Analysis of nonlinear modes of variation for functional data

TL;DR

This paper introduces a new variance analysis method for functional data that captures nonlinear modes of variation, providing more interpretable insights than traditional PCA, with applications in biological data analysis.

Contribution

The paper develops a novel variance decomposition technique for functional data that accounts for nonlinear modes using differential geometry, enhancing interpretability.

Findings

Method successfully applied to biological data

Allows comparison of genetic tradeoffs

Quantifies effects of selection on evolution

Abstract

A set of curves or images of similar shape is an increasingly common functional data set collected in the sciences.
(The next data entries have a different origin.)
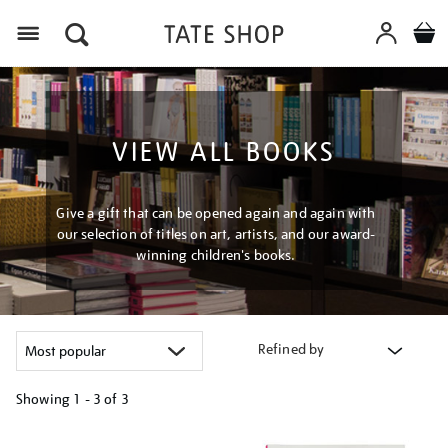
Menu
VIEW ALL BOOKS
Give a gift that can be opened again and again with
our selection of titles on art, artists, and our award-
winning children's books.
Refined by
Showing
1 - 3 of
3
Refine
Principal Component Analysis (PCA) is the most widely used technique to decompose variation in functional data. However, the linear modes of variation found by PCA are not always interpretable by the experimenters. In addition, the modes of variation of interest to the experimenter are not always linear. We present in this paper a new analysis of variance for Functional Data. Our method was motivated by decomposing the variation in the data into predetermined and interpretable directions (i.e. modes) of interest. Since some of these modes could be nonlinear, we develop a new defined ratio of sums of squares which takes into account the curvature of the space of variation. We discuss, in the general case, consistency of our estimates of variation, using mathematical tools from differential geometry and shape statistics. We successfully applied our method to a motivating example of biological data. This decomposition allows biologists to compare the prevalence of different genetic tradeoffs in a population and to quantify the effect of selection on evolution.